Every entry must be repeated exactly. Exclude all pictures.

..........

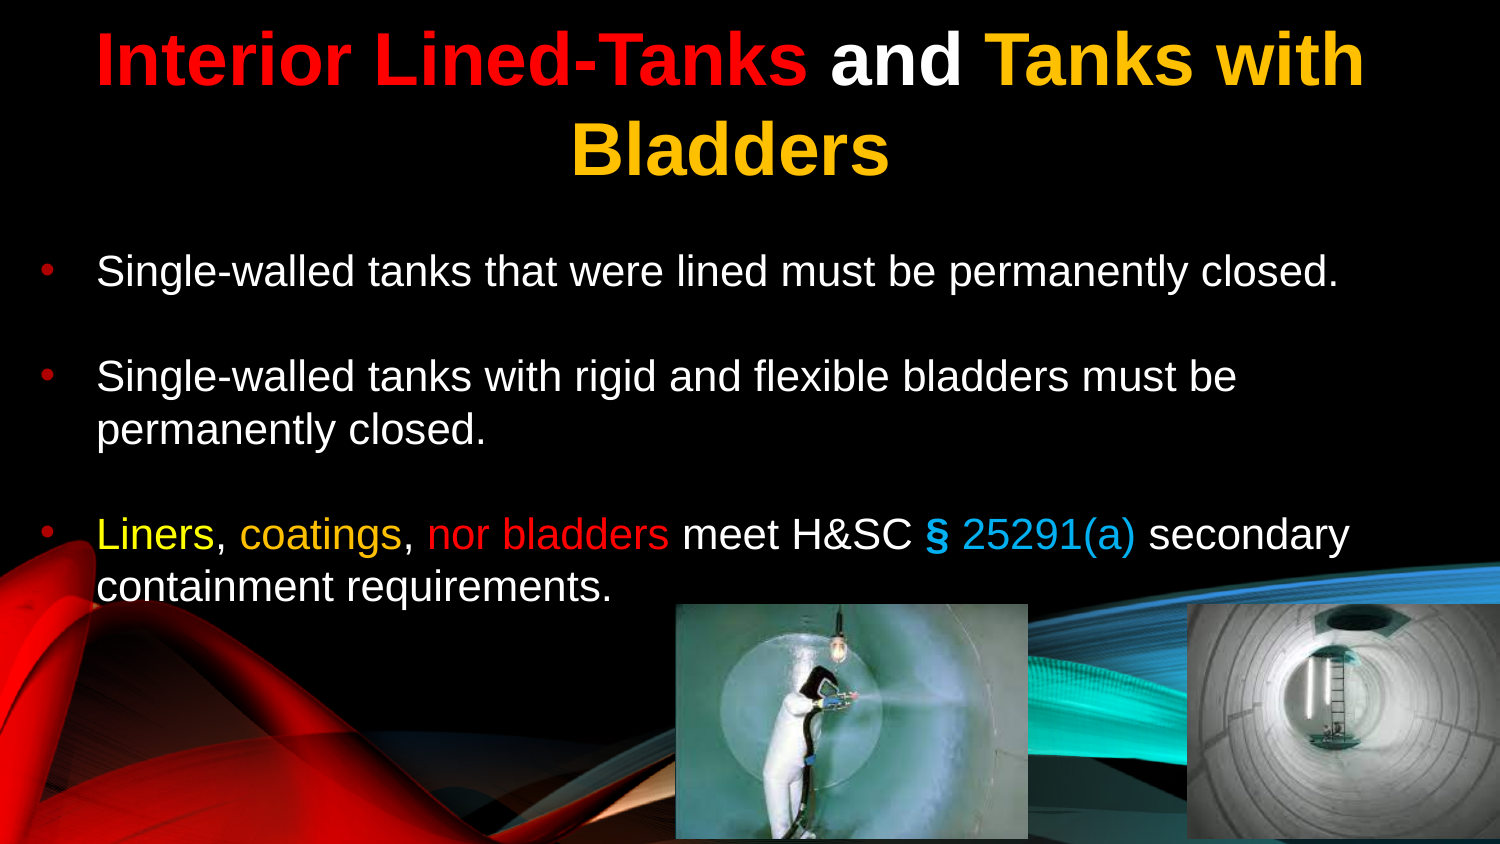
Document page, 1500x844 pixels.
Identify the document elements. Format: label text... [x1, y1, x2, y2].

text_box Interior Lined-Tanks and Tanks with Bladders Single-walled tanks that were lined must be permanently closed. Single-walled tanks with rigid and flexible bladders must be permanently closed. Liners, coatings, nor bladders meet H&SC § 25291(a) secondary containment requirements. [39, 5, 1422, 657]
text_box [0, 0, 1500, 217]
picture [0, 538, 1500, 844]
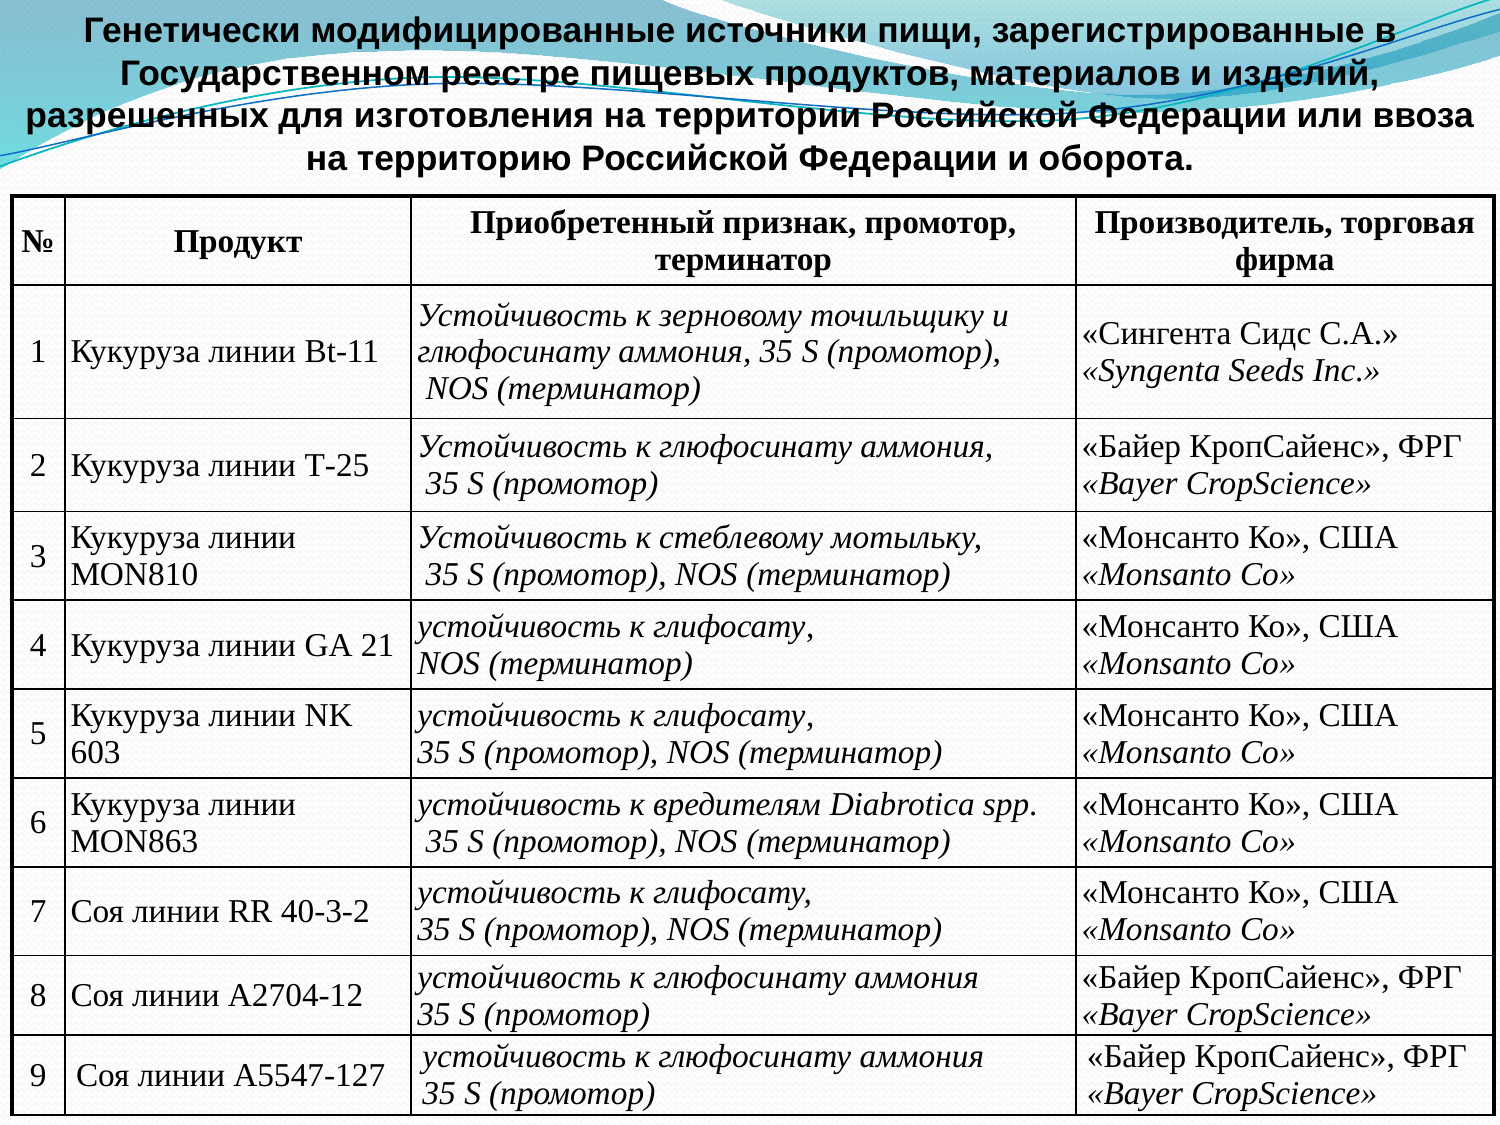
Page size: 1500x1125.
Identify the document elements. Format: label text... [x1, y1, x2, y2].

table_cell устойчивость к глифосату, NOS (терминатор) [412, 601, 1075, 688]
table_cell «Монсанто Ко», США «Monsanto Co» [1077, 601, 1492, 688]
table_cell устойчивость к глюфосинату аммония 35 S (промотор) [412, 956, 1075, 1034]
table_cell Соя линии RR 40-3-2 [66, 868, 410, 955]
table_cell Устойчивость к стеблевому мотыльку, 35 S (промотор), NOS (терминатор) [412, 512, 1075, 599]
table_cell устойчивость к глюфосинату аммония 35 S (промотор) [412, 1036, 1075, 1114]
table_cell Кукуруза линии MON863 [66, 779, 410, 866]
table_cell Кукуруза линии NK 603 [66, 690, 410, 777]
text_box Генетически модифицированные источники пищи, зарегистрированные в Государственном реестре пищевых продуктов, материалов и изделий, разрешенных для изготовления на территории Российской Федерации или ввоза на территорию Российской Федерации и оборота. [0, 0, 1500, 185]
table_cell устойчивость к вредителям Diabrotica spp. 35 S (промотор), NOS (терминатор) [412, 779, 1075, 866]
table_cell Устойчивость к глюфосинату аммония, 35 S (промотор) [412, 419, 1075, 511]
table_cell «Монсанто Ко», США «Monsanto Co» [1077, 779, 1492, 866]
table_cell 2 [14, 419, 64, 511]
table_cell Соя линии А5547-127 [66, 1036, 410, 1114]
table_header Приобретенный признак, промотор, терминатор [412, 198, 1075, 284]
table_cell Кукуруза линии MON810 [66, 512, 410, 599]
table_cell Кукуруза линии Bt-11 [66, 286, 410, 418]
table_cell «Монсанто Ко», США «Monsanto Co» [1077, 868, 1492, 955]
table_cell Кукуруза линии T-25 [66, 419, 410, 511]
table_cell «Байер КропСайенс», ФРГ «Bayer CropScience» [1077, 956, 1492, 1034]
table_cell 8 [14, 956, 64, 1034]
table_cell «Монсанто Ко», США «Monsanto Co» [1077, 690, 1492, 777]
table_cell «Монсанто Ко», США «Monsanto Co» [1077, 512, 1492, 599]
table_cell Соя линии А2704-12 [66, 956, 410, 1034]
table_cell устойчивость к глифосату, 35 S (промотор), NOS (терминатор) [412, 868, 1075, 955]
table_cell 1 [14, 286, 64, 418]
table_cell 5 [14, 690, 64, 777]
table_cell Устойчивость к зерновому точильщику и глюфосинату аммония, 35 S (промотор), NOS (терминатор) [412, 286, 1075, 418]
table_cell 9 [14, 1036, 64, 1114]
table_cell устойчивость к глифосату, 35 S (промотор), NOS (терминатор) [412, 690, 1075, 777]
table_cell 7 [14, 868, 64, 955]
table_cell 4 [14, 601, 64, 688]
table_header № [14, 198, 64, 284]
table_cell «Байер КропСайенс», ФРГ «Bayer CropScience» [1077, 1036, 1492, 1114]
table_cell Кукуруза линии GA 21 [66, 601, 410, 688]
table_cell «Сингента Сидс С.А.» «Syngenta Seeds Inc.» [1077, 286, 1492, 418]
table_cell 3 [14, 512, 64, 599]
table_header Продукт [66, 198, 410, 284]
table_header Производитель, торговая фирма [1077, 198, 1492, 284]
table_cell «Байер КропСайенс», ФРГ «Bayer CropScience» [1077, 419, 1492, 511]
table_cell 6 [14, 779, 64, 866]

..........

**The answer**
Document page, 1500x844 pixels.
Identify the document elements. Format: label text... [x1, y1, x2, y2].

text_box Interior Lined-Tanks and Tanks with Bladders Single-walled tanks that were lined must be permanently closed. Single-walled tanks with rigid and flexible bladders must be permanently closed. Liners, coatings, nor bladders meet H&SC § 25291(a) secondary containment requirements. [39, 5, 1422, 657]
text_box [0, 0, 1500, 217]
picture [0, 538, 1500, 844]
Page size: 1500x1125.
Identify the document elements. Format: label text... [x1, y1, x2, y2].

table_cell устойчивость к глифосату, NOS (терминатор) [412, 601, 1075, 688]
table_cell «Монсанто Ко», США «Monsanto Co» [1077, 601, 1492, 688]
table_cell устойчивость к глюфосинату аммония 35 S (промотор) [412, 956, 1075, 1034]
table_cell Соя линии RR 40-3-2 [66, 868, 410, 955]
table_cell Устойчивость к стеблевому мотыльку, 35 S (промотор), NOS (терминатор) [412, 512, 1075, 599]
table_cell устойчивость к глюфосинату аммония 35 S (промотор) [412, 1036, 1075, 1114]
table_cell Кукуруза линии MON863 [66, 779, 410, 866]
table_cell Кукуруза линии NK 603 [66, 690, 410, 777]
text_box Генетически модифицированные источники пищи, зарегистрированные в Государственном реестре пищевых продуктов, материалов и изделий, разрешенных для изготовления на территории Российской Федерации или ввоза на территорию Российской Федерации и оборота. [0, 0, 1500, 185]
table_cell устойчивость к вредителям Diabrotica spp. 35 S (промотор), NOS (терминатор) [412, 779, 1075, 866]
table_cell Устойчивость к глюфосинату аммония, 35 S (промотор) [412, 419, 1075, 511]
table_cell «Монсанто Ко», США «Monsanto Co» [1077, 779, 1492, 866]
table_cell 2 [14, 419, 64, 511]
table_cell Соя линии А5547-127 [66, 1036, 410, 1114]
table_header Приобретенный признак, промотор, терминатор [412, 198, 1075, 284]
table_cell Кукуруза линии MON810 [66, 512, 410, 599]
table_cell Кукуруза линии Bt-11 [66, 286, 410, 418]
table_cell «Монсанто Ко», США «Monsanto Co» [1077, 868, 1492, 955]
table_cell Кукуруза линии T-25 [66, 419, 410, 511]
table_cell «Байер КропСайенс», ФРГ «Bayer CropScience» [1077, 956, 1492, 1034]
table_cell 8 [14, 956, 64, 1034]
table_cell «Монсанто Ко», США «Monsanto Co» [1077, 690, 1492, 777]
table_cell «Монсанто Ко», США «Monsanto Co» [1077, 512, 1492, 599]
table_cell Соя линии А2704-12 [66, 956, 410, 1034]
table_cell устойчивость к глифосату, 35 S (промотор), NOS (терминатор) [412, 868, 1075, 955]
table_cell 1 [14, 286, 64, 418]
table_cell 5 [14, 690, 64, 777]
table_cell Устойчивость к зерновому точильщику и глюфосинату аммония, 35 S (промотор), NOS (терминатор) [412, 286, 1075, 418]
table_cell 9 [14, 1036, 64, 1114]
table_cell устойчивость к глифосату, 35 S (промотор), NOS (терминатор) [412, 690, 1075, 777]
table_cell 7 [14, 868, 64, 955]
table_cell 4 [14, 601, 64, 688]
table_header № [14, 198, 64, 284]
table_cell «Байер КропСайенс», ФРГ «Bayer CropScience» [1077, 1036, 1492, 1114]
table_cell Кукуруза линии GA 21 [66, 601, 410, 688]
table_cell «Сингента Сидс С.А.» «Syngenta Seeds Inc.» [1077, 286, 1492, 418]
table_cell 3 [14, 512, 64, 599]
table_header Продукт [66, 198, 410, 284]
table_header Производитель, торговая фирма [1077, 198, 1492, 284]
table_cell «Байер КропСайенс», ФРГ «Bayer CropScience» [1077, 419, 1492, 511]
table_cell 6 [14, 779, 64, 866]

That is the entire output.